**What the task requires:** Which lines come from the start of the listing through the line holding "oversight of the"? Restate exactly those, both included, minus the pictures.

**The records:**
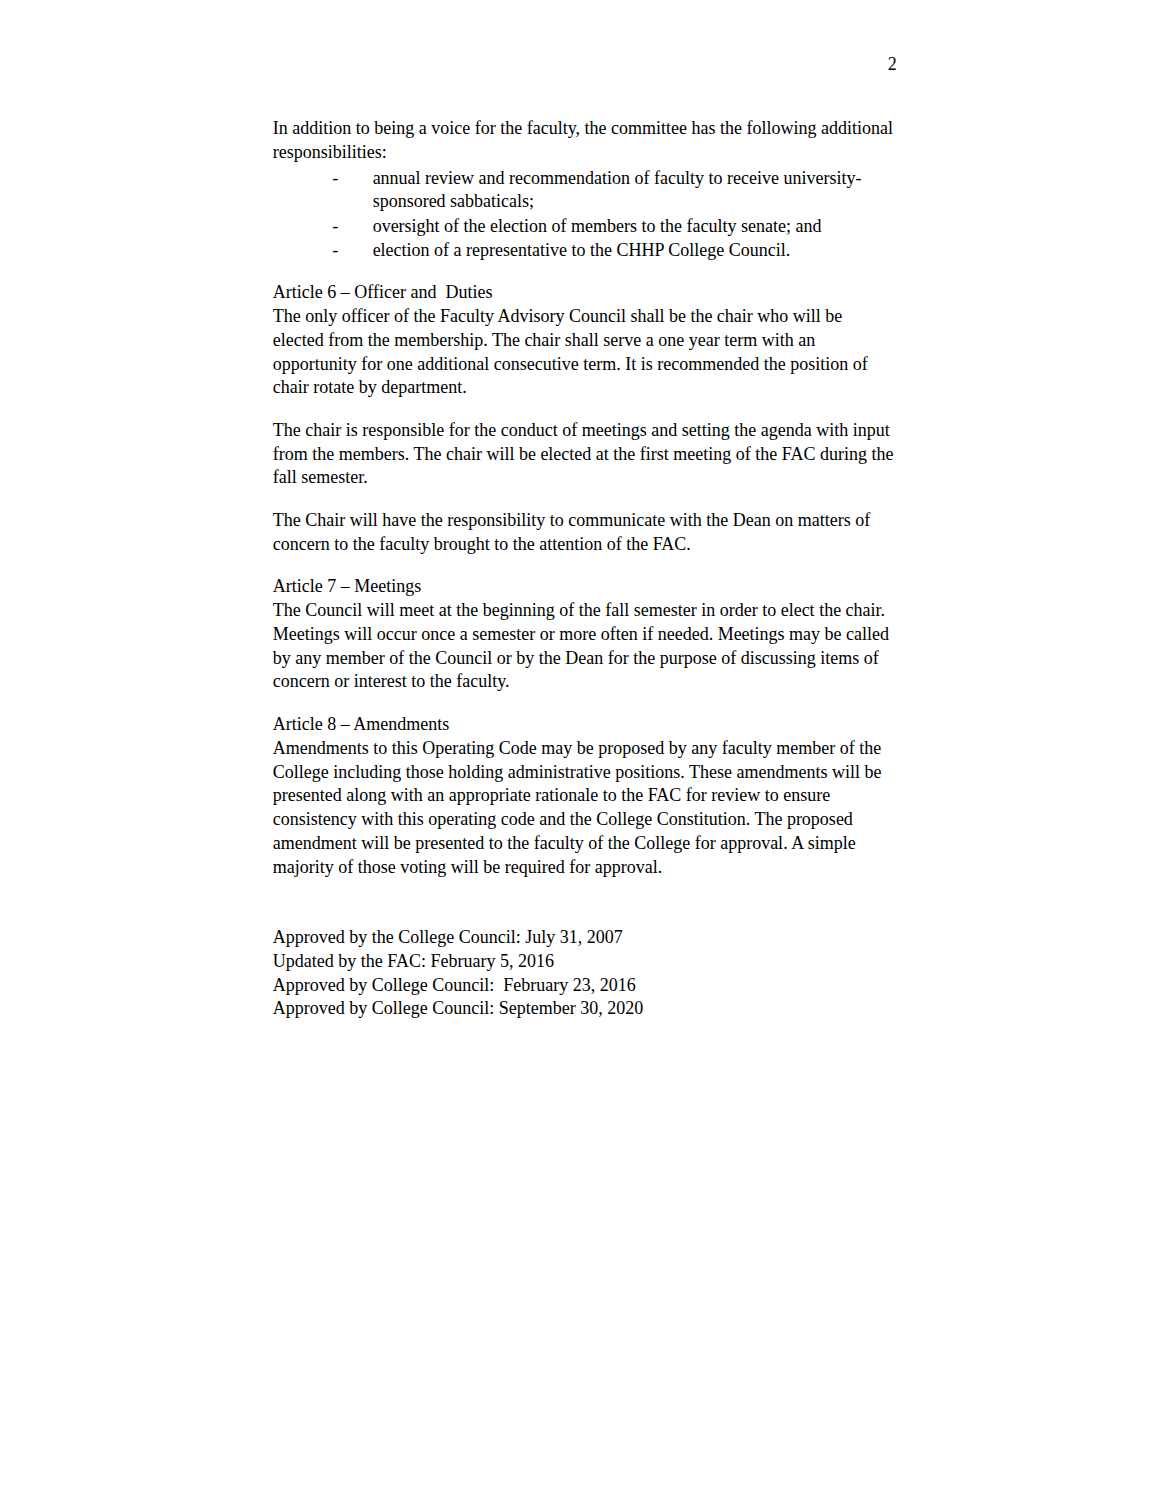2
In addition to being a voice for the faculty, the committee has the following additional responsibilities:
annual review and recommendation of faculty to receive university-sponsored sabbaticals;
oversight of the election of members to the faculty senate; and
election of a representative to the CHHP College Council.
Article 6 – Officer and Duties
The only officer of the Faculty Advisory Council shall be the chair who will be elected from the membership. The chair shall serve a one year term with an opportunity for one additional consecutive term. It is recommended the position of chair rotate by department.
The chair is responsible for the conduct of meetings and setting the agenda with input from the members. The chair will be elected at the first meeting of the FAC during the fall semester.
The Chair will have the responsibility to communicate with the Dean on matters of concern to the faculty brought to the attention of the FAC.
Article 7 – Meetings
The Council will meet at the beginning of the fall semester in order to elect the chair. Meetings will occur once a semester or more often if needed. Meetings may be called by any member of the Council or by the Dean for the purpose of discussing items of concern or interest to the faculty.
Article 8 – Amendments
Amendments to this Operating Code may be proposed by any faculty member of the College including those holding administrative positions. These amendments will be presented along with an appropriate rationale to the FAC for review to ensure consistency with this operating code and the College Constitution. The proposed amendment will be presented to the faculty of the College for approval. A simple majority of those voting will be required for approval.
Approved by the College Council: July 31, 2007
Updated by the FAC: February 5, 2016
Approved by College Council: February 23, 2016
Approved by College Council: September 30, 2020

**Result of the task:**
2
In addition to being a voice for the faculty, the committee has the following additional responsibilities:
annual review and recommendation of faculty to receive university-sponsored sabbaticals;
oversight of the election of members to the faculty senate; and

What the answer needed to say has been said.